Recommended sections (adapt to the domain):
- Authentication / setup
- Core operations (one per endpoint or action)
- Error reference table
- Rate limits / gotchas
- End-to-end example pattern

### Progressive disclosure

Three tiers of context cost:

1. **Always loaded** (~100 tokens per skill): `name` + `description`. Keep tight.
2. **Loaded on activation** (<5k tokens target): body of `SKILL.md`.
3. **Loaded on demand**: files under `scripts/`, `references/`, `assets/`. The agent reads these only when the body points to them.

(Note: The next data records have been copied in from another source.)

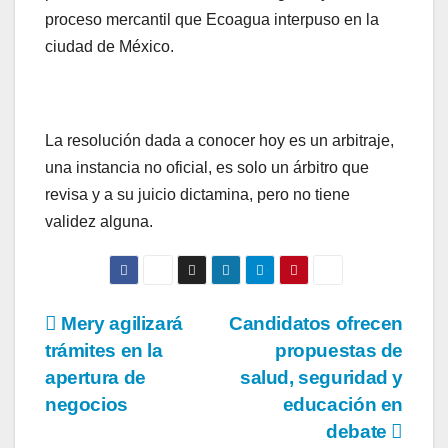
proceso mercantil que Ecoagua interpuso en la
ciudad de México.
La resolución dada a conocer hoy es un arbitraje,
una instancia no oficial, es solo un árbitro que
revisa y a su juicio dictamina, pero no tiene
validez alguna.
Navegación
Mery agilizará
Candidatos ofrecen
trámites en la
propuestas de
de
apertura de
salud, seguridad y
entradas
negocios
educación en
debate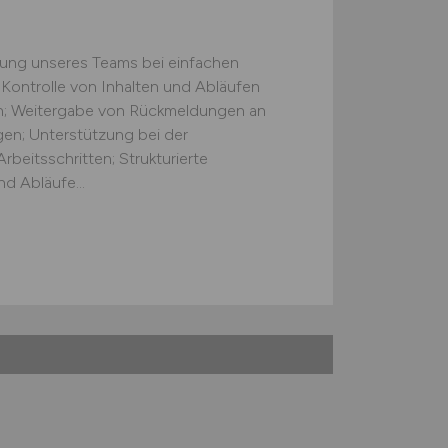
zung unseres Teams bei einfachen
 Kontrolle von Inhalten und Abläufen
ten; Weitergabe von Rückmeldungen an
gen; Unterstützung bei der
beitsschritten; Strukturierte
d Abläufe...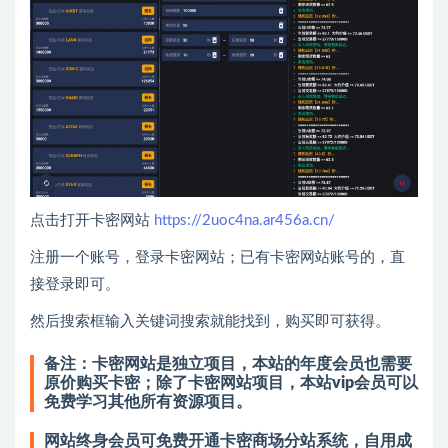
点击打开卡密网站
https://2uoc4na.ar456a.cn/
注册一个账号，登录卡密网站；已有卡密网站账号的，直
接登录即可。
然后搜索框输入关键词搜索就能找到，购买即可获得。
备注：卡密网站是独立项目，本站的年度会员也需要
原价购买卡密；除了卡密网站项目，本站vip会员可以
免费学习其他所有资源项目。
网站终身会员可免费开通卡密商场分站系统，自用成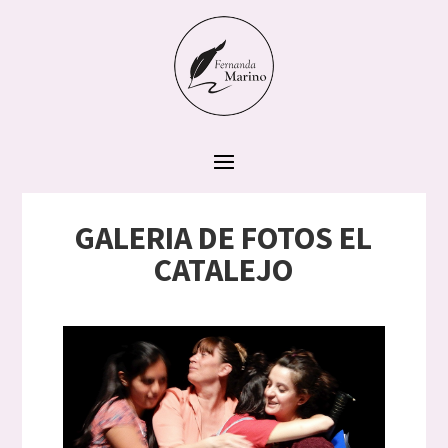
GALERIA DE FOTOS EL
CATALEJO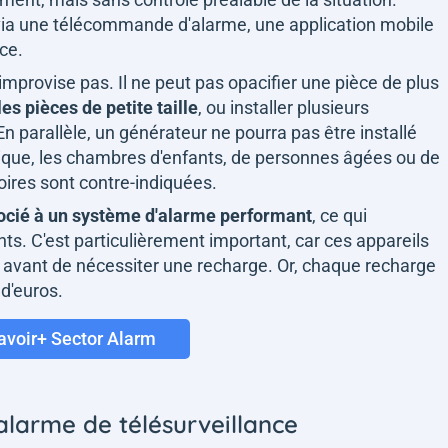
é via une télécommande d'alarme, une application mobile
ce.
'improvise pas. Il ne peut pas opacifier une pièce de plus
les pièces de petite taille
, ou installer plusieurs
n parallèle, un générateur ne pourra pas être installé
gique, les chambres d'enfants, de personnes âgées ou de
oires sont contre-indiquées.
socié à un système d'alarme performant
, ce qui
ts. C'est particulièrement important, car ces appareils
s avant de nécessiter une recharge. Or, chaque recharge
d'euros.
avoir+ Sector Alarm
larme de télésurveillance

If a section is long and only needed sometimes (e.g., a full schema dump, rarely-used edge cases), move it to `references/SOMETHING.md` and link to it from the body: `See [the error catalog](references/ERRORS.md) for the full list.`

### Scripts

Put executable helpers in `scripts/`. They should:
- Be self-contained or document dependencies in a comment header.
- Print human-readable errors to stderr and exit non-zero on failure.
- Accept arguments via CLI flags, not env vars (easier for the agent to invoke).

Reference them from the body by relative path:

```markdown
Estimate buy output with `scripts/estimate_buy.py --v-hc 1000000 --v-shares 1000000 --hc 500`.
```

For Python scripts in a Hive project, prefer `uv run scripts/foo.py ...`.

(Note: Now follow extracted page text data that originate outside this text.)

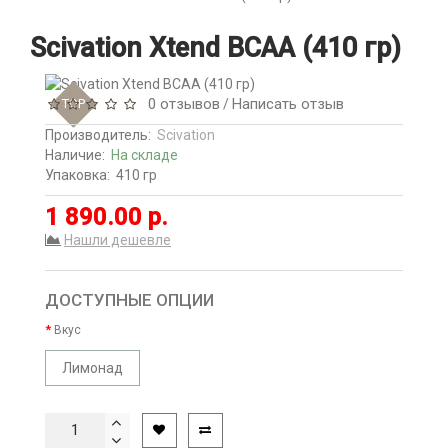
Scivation Xtend BCAA (410 гр)
0 отзывов
Написать отзыв
TOP
/
Производитель:
Scivation
Наличие:
На складе
Упаковка:
410 гр
1 890.00 р.
Нашли дешевле
ДОСТУПНЫЕ ОПЦИИ
Вкус
Лимонад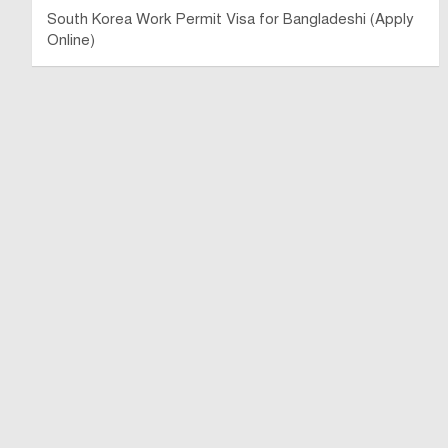
South Korea Work Permit Visa for Bangladeshi (Apply
Online)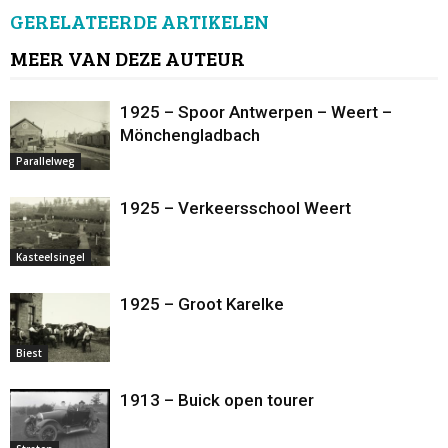
GERELATEERDE ARTIKELEN
MEER VAN DEZE AUTEUR
1925 – Spoor Antwerpen – Weert –
Mönchengladbach
Parallelweg
1925 – Verkeersschool Weert
Kasteelsingel
1925 – Groot Karelke
Biest
1913 – Buick open tourer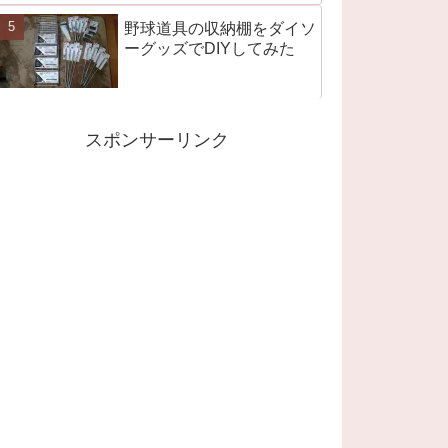
野球道具の収納棚をダイソ
ーグッズでDIYしてみた
スポンサーリンク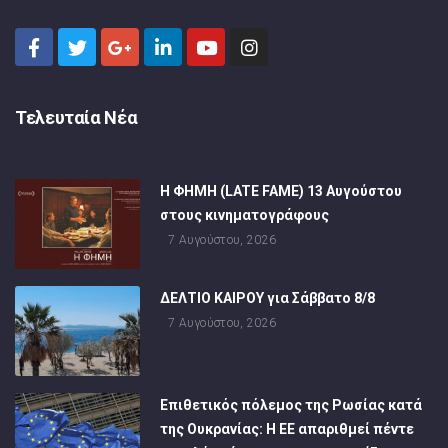
Τελευταία Νέα
Η ΦΗΜΗ (LATE FAME) 13 Αυγούστου
στους κινηματογράφους
7 Αυγούστου, 2026
ΔΕΛΤΙΟ ΚΑΙΡΟΥ για Σάββατο 8/8
7 Αυγούστου, 2026
Επιθετικός πόλεμος της Ρωσίας κατά
της Ουκρανίας: Η ΕΕ απαριθμεί πέντε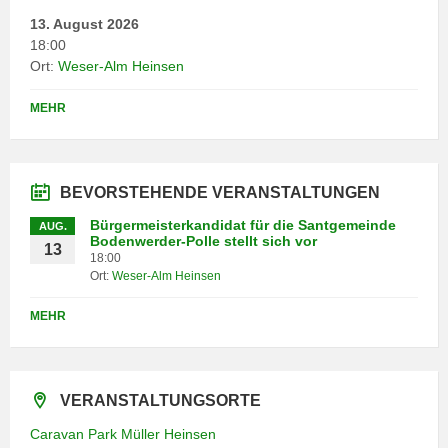
13. August 2026
18:00
Ort:
Weser-Alm Heinsen
MEHR
BEVORSTEHENDE VERANSTALTUNGEN
Bürgermeisterkandidat für die Santgemeinde
AUG.
Bodenwerder-Polle stellt sich vor
13
18:00
Ort:
Weser-Alm Heinsen
MEHR
VERANSTALTUNGSORTE
Caravan Park Müller Heinsen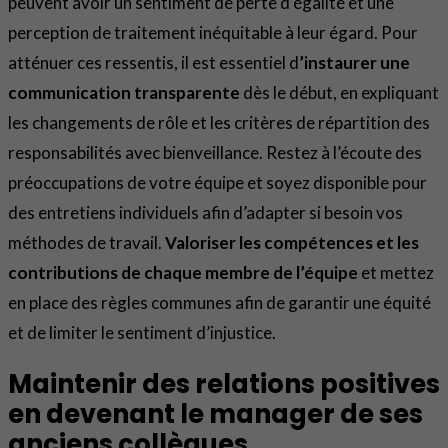
peuvent avoir un sentiment de perte d’égalité et une
perception de traitement inéquitable à leur égard. Pour
atténuer ces ressentis, il est essentiel d
’instaurer une
communication transparente
dès le début, en expliquant
les changements de rôle et les critères de répartition des
responsabilités avec bienveillance. Restez à l’écoute des
préoccupations de votre équipe et soyez disponible pour
des entretiens individuels afin d’adapter si besoin vos
méthodes de travail.
Valoriser les compétences et les
contributions de chaque membre de l’équipe
et mettez
en place des règles communes afin de garantir une équité
et de limiter le sentiment d’injustice.
Maintenir des relations positives
en devenant le manager de ses
anciens collègues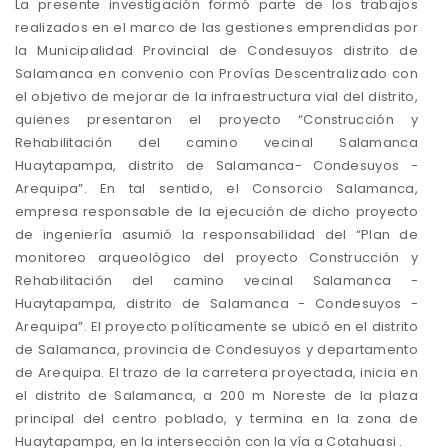
La presente investigación formó parte de los trabajos
realizados en el marco de las gestiones emprendidas por
la Municipalidad Provincial de Condesuyos distrito de
Salamanca en convenio con Provías Descentralizado con
el objetivo de mejorar de la infraestructura vial del distrito,
quienes presentaron el proyecto “Construcción y
Rehabilitación del camino vecinal Salamanca
Huaytapampa, distrito de Salamanca- Condesuyos -
Arequipa”. En tal sentido, el Consorcio Salamanca,
empresa responsable de la ejecución de dicho proyecto
de ingeniería asumió la responsabilidad del “Plan de
monitoreo arqueológico del proyecto Construcción y
Rehabilitación del camino vecinal Salamanca -
Huaytapampa, distrito de Salamanca - Condesuyos -
Arequipa”. El proyecto políticamente se ubicó en el distrito
de Salamanca, provincia de Condesuyos y departamento
de Arequipa. El trazo de la carretera proyectada, inicia en
el distrito de Salamanca, a 200 m Noreste de la plaza
principal del centro poblado, y termina en la zona de
Huaytapampa, en la intersección con la vía a Cotahuasi .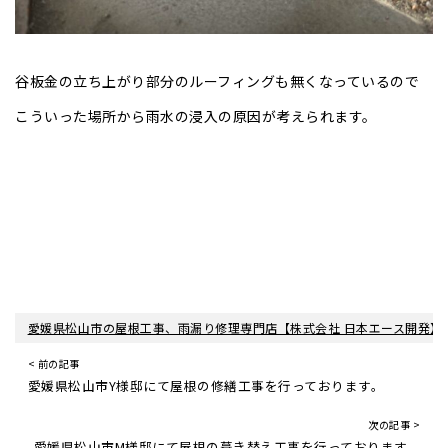
谷板金の立ち上がり部分のルーフィングも無くなっているので
こういった場所から雨水の浸入の原因が考えられます。
愛媛県松山市の屋根工事、雨漏り修理専門店【株式会社 日本エース開発】
< 前の記事
愛媛県松山市Y様邸にて屋根の修繕工事を行っております。
次の記事 >
愛媛県松山市M様邸にて屋根の葺き替え工事を行っております。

### Creating a new skill — workflow

1. Pick a `<skill-name>` (lowercase-hyphenated).
2. Decide scope: **colony** (pass content INLINE to `create_colony` — STOP here, do not hand-author the folder), project (`<project>/.hive/skills/`), user (`~/.hive/skills/`), or framework default (`core/framework/skills/_default_skills/` + registry entry).
3. For the non-colony scopes: create the directory and write `SKILL.md` with frontmatter + body.
4. Add `scripts/`, `references/`, `assets/` only if needed.
5. Validate the frontmatter: name matches dir, description is specific, no forbidden characters.
6. Validate using the Hive CLI:
   ```bash
   uv run hive skill validate <path-to-skill-dir>
   uv run hive skill doctor
   ```
7. Confirm discovery with `uv run hive skill list`.
8. Test by invoking a Hive agent on a task the skill should match — confirm it activates and follows the instructions.

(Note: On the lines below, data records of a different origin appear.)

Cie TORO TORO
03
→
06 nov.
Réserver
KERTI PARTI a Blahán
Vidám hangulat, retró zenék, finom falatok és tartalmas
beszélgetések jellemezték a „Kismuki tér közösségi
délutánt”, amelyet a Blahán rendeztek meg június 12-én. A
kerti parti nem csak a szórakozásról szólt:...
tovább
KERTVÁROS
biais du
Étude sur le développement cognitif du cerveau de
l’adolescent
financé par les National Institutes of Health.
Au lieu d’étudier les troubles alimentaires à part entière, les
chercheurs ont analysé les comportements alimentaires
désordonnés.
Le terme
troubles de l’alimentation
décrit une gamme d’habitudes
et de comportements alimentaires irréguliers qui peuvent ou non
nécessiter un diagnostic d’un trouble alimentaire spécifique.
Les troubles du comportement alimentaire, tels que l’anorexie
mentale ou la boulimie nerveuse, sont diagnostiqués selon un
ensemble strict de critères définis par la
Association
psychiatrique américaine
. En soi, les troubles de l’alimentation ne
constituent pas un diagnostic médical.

### Registering as a framework default

When adding a skill as a shipped default:

1. Place the directory under `core/framework/skills/_default_skills/<unprefixed-name>/`.
2. Set frontmatter `name: hive.<unprefixed-name>` and `metadata.type: default-skill`.
3. Add the mapping to `SKILL_REGISTRY` in `core/framework/skills/defaults.py`:
   ```python
   SKILL_REGISTRY: dict[str, str] = {
       ...
       "hive.<unprefixed-name>": "<unprefixed-name>",
   }
   ```
4. If the skill uses `{{placeholder}}` substitution, add defaults to `_SKILL_DEFAULTS` in the same file.
5. If the skill reads/writes shared buffer keys, list them in `DATA_BUFFER_KEYS`.

### What NOT to put in a skill

- Generic programming knowledge the agent already has.
- Conversation-specific state (use memory or plans instead).
- Secrets or credentials (skills are plaintext; reference env vars or credential stores).
- Deeply nested reference chains — keep everything one hop from `SKILL.md`.